HOW TO COMPLETE THIS TASK:
Repeat every line of the material below without changing anything.

STUDY MATERIAL:

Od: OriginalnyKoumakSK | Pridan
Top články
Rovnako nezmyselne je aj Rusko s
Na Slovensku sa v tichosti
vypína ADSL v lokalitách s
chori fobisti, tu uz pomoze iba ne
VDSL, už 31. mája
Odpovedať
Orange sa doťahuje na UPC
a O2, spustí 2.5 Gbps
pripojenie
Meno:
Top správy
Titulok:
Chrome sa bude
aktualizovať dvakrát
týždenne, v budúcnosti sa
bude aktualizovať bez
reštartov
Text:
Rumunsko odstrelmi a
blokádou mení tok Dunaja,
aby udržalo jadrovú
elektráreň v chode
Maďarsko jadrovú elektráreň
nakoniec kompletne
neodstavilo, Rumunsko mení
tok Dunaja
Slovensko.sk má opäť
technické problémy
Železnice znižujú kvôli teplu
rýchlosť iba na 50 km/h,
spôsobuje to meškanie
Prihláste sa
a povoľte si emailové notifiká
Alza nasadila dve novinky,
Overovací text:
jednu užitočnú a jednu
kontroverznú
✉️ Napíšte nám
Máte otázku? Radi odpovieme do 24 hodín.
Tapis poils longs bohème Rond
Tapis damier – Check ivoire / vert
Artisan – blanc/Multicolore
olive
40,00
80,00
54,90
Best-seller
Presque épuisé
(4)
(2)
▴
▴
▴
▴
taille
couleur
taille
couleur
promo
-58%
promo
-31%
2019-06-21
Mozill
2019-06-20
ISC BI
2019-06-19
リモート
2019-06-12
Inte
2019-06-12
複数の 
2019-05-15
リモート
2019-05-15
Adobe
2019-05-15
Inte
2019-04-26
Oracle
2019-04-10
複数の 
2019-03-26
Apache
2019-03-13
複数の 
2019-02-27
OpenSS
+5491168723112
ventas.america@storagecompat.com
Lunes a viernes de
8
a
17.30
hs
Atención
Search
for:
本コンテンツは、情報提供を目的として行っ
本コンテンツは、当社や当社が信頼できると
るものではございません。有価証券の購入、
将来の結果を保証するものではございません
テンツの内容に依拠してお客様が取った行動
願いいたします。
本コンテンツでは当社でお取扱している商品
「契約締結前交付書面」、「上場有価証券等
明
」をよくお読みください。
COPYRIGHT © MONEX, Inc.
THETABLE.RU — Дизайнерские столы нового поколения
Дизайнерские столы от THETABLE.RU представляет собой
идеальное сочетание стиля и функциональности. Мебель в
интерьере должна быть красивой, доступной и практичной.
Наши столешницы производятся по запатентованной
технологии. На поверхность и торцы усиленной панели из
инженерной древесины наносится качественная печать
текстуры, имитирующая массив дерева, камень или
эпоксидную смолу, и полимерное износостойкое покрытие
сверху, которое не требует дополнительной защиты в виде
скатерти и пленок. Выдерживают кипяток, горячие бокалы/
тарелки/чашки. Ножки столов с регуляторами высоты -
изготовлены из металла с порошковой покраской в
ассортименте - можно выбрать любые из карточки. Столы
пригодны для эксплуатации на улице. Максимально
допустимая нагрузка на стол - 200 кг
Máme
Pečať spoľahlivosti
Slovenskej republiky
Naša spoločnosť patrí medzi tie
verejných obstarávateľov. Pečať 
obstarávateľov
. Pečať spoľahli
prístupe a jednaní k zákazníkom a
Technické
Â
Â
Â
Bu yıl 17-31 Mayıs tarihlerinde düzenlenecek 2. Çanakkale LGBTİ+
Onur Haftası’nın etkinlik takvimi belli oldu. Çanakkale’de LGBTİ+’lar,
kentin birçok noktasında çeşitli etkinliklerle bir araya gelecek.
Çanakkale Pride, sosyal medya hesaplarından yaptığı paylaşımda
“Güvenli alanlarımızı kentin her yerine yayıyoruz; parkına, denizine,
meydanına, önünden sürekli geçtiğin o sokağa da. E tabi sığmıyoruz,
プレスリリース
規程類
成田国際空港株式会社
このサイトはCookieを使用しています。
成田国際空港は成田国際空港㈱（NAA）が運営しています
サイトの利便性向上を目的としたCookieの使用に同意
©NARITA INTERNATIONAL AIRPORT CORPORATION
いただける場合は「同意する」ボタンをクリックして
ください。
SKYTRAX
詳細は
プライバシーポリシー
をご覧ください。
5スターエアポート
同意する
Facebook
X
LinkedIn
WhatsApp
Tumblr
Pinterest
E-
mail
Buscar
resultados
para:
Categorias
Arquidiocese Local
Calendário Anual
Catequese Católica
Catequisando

YOUR RESPONSE:
Od: OriginalnyKoumakSK | Pridan
Top články
Rovnako nezmyselne je aj Rusko s
Na Slovensku sa v tichosti
vypína ADSL v lokalitách s
chori fobisti, tu uz pomoze iba ne
VDSL, už 31. mája
Odpovedať
Orange sa doťahuje na UPC
a O2, spustí 2.5 Gbps
pripojenie
Meno:
Top správy
Titulok:
Chrome sa bude
aktualizovať dvakrát
týždenne, v budúcnosti sa
bude aktualizovať bez
reštartov
Text:
Rumunsko odstrelmi a
blokádou mení tok Dunaja,
aby udržalo jadrovú
elektráreň v chode
Maďarsko jadrovú elektráreň
nakoniec kompletne
neodstavilo, Rumunsko mení
tok Dunaja
Slovensko.sk má opäť
technické problémy
Železnice znižujú kvôli teplu
rýchlosť iba na 50 km/h,
spôsobuje to meškanie
Prihláste sa
a povoľte si emailové notifiká
Alza nasadila dve novinky,
Overovací text:
jednu užitočnú a jednu
kontroverznú
✉️ Napíšte nám
Máte otázku? Radi odpovieme do 24 hodín.
Tapis poils longs bohème Rond
Tapis damier – Check ivoire / vert
Artisan – blanc/Multicolore
olive
40,00
80,00
54,90
Best-seller
Presque épuisé
(4)
(2)
▴
▴
▴
▴
taille
couleur
taille
couleur
promo
-58%
promo
-31%
2019-06-21
Mozill
2019-06-20
ISC BI
2019-06-19
リモート
2019-06-12
Inte
2019-06-12
複数の 
2019-05-15
リモート
2019-05-15
Adobe
2019-05-15
Inte
2019-04-26
Oracle
2019-04-10
複数の 
2019-03-26
Apache
2019-03-13
複数の 
2019-02-27
OpenSS
+5491168723112
ventas.america@storagecompat.com
Lunes a viernes de
8
a
17.30
hs
Atención
Search
for:
本コンテンツは、情報提供を目的として行っ
本コンテンツは、当社や当社が信頼できると
るものではございません。有価証券の購入、
将来の結果を保証するものではございません
テンツの内容に依拠してお客様が取った行動
願いいたします。
本コンテンツでは当社でお取扱している商品
「契約締結前交付書面」、「上場有価証券等
明
」をよくお読みください。
COPYRIGHT © MONEX, Inc.
THETABLE.RU — Дизайнерские столы нового поколения
Дизайнерские столы от THETABLE.RU представляет собой
идеальное сочетание стиля и функциональности. Мебель в
интерьере должна быть красивой, доступной и практичной.
Наши столешницы производятся по запатентованной
технологии. На поверхность и торцы усиленной панели из
инженерной древесины наносится качественная печать
текстуры, имитирующая массив дерева, камень или
эпоксидную смолу, и полимерное износостойкое покрытие
сверху, которое не требует дополнительной защиты в виде
скатерти и пленок. Выдерживают кипяток, горячие бокалы/
тарелки/чашки. Ножки столов с регуляторами высоты -
изготовлены из металла с порошковой покраской в
ассортименте - можно выбрать любые из карточки. Столы
пригодны для эксплуатации на улице. Максимально
допустимая нагрузка на стол - 200 кг
Máme
Pečať spoľahlivosti
Slovenskej republiky
Naša spoločnosť patrí medzi tie
verejných obstarávateľov. Pečať 
obstarávateľov
. Pečať spoľahli
prístupe a jednaní k zákazníkom a
Technické
Â
Â
Â
Bu yıl 17-31 Mayıs tarihlerinde düzenlenecek 2. Çanakkale LGBTİ+
Onur Haftası’nın etkinlik takvimi belli oldu. Çanakkale’de LGBTİ+’lar,
kentin birçok noktasında çeşitli etkinliklerle bir araya gelecek.
Çanakkale Pride, sosyal medya hesaplarından yaptığı paylaşımda
“Güvenli alanlarımızı kentin her yerine yayıyoruz; parkına, denizine,
meydanına, önünden sürekli geçtiğin o sokağa da. E tabi sığmıyoruz,
プレスリリース
規程類
成田国際空港株式会社
このサイトはCookieを使用しています。
成田国際空港は成田国際空港㈱（NAA）が運営しています
サイトの利便性向上を目的としたCookieの使用に同意
©NARITA INTERNATIONAL AIRPORT CORPORATION
いただける場合は「同意する」ボタンをクリックして
ください。
SKYTRAX
詳細は
プライバシーポリシー
をご覧ください。
5スターエアポート
同意する
Facebook
X
LinkedIn
WhatsApp
Tumblr
Pinterest
E-
mail
Buscar
resultados
para:
Categorias
Arquidiocese Local
Calendário Anual
Catequese Católica
Catequisando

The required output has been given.